### Work to complete
State only how many lines of the records contain the string "left".
***** Task material *****
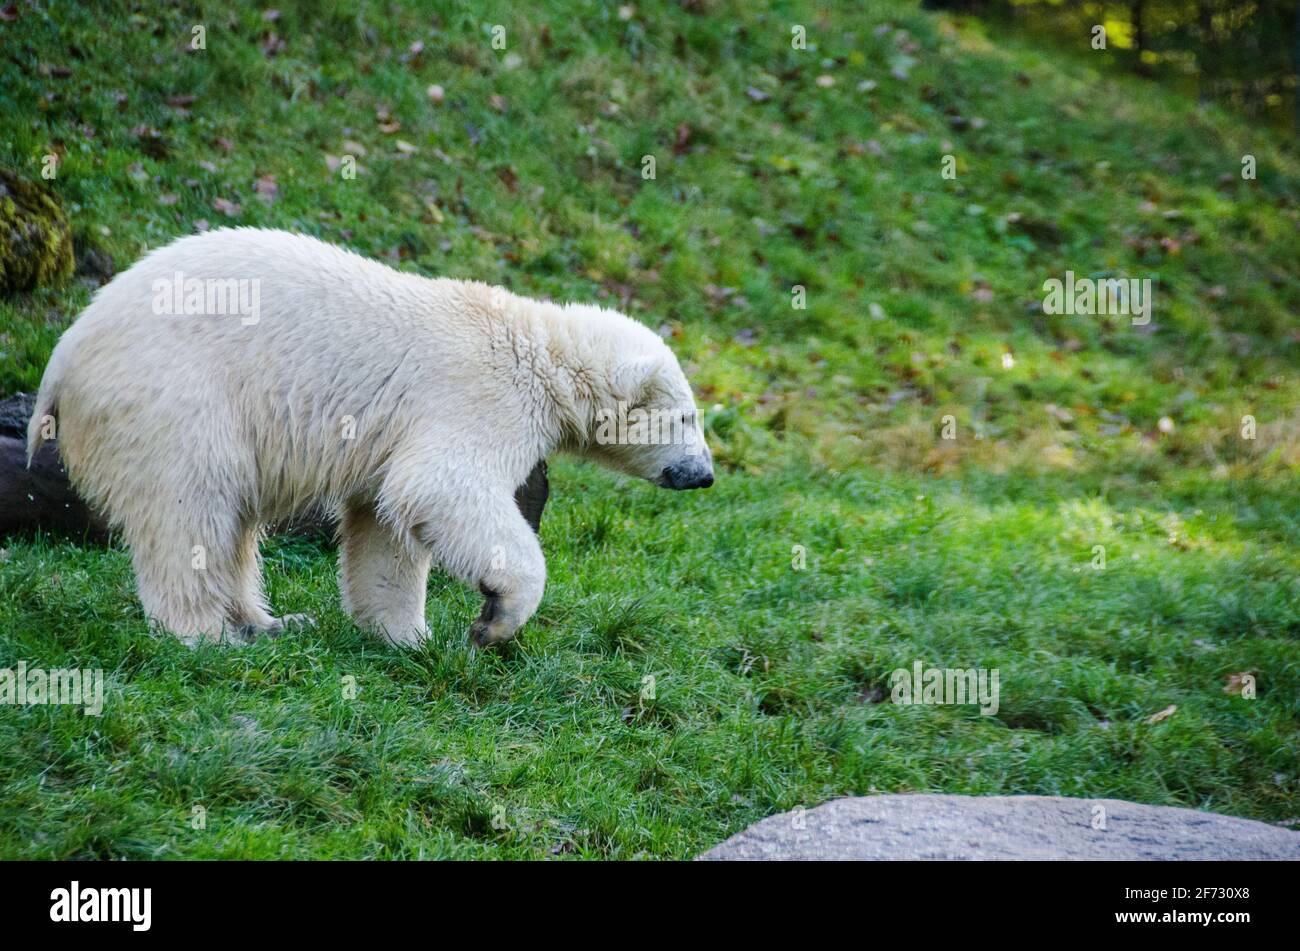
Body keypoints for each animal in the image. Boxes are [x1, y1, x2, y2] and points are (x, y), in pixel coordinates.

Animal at [27, 226, 712, 649]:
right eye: (687, 418)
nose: (704, 474)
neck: (537, 347)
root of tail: (65, 353)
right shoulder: (475, 396)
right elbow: (442, 486)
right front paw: (493, 620)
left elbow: (385, 524)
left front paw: (407, 635)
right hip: (174, 397)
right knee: (190, 506)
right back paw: (207, 635)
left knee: (231, 520)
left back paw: (272, 621)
*****
### Response for this exercise
4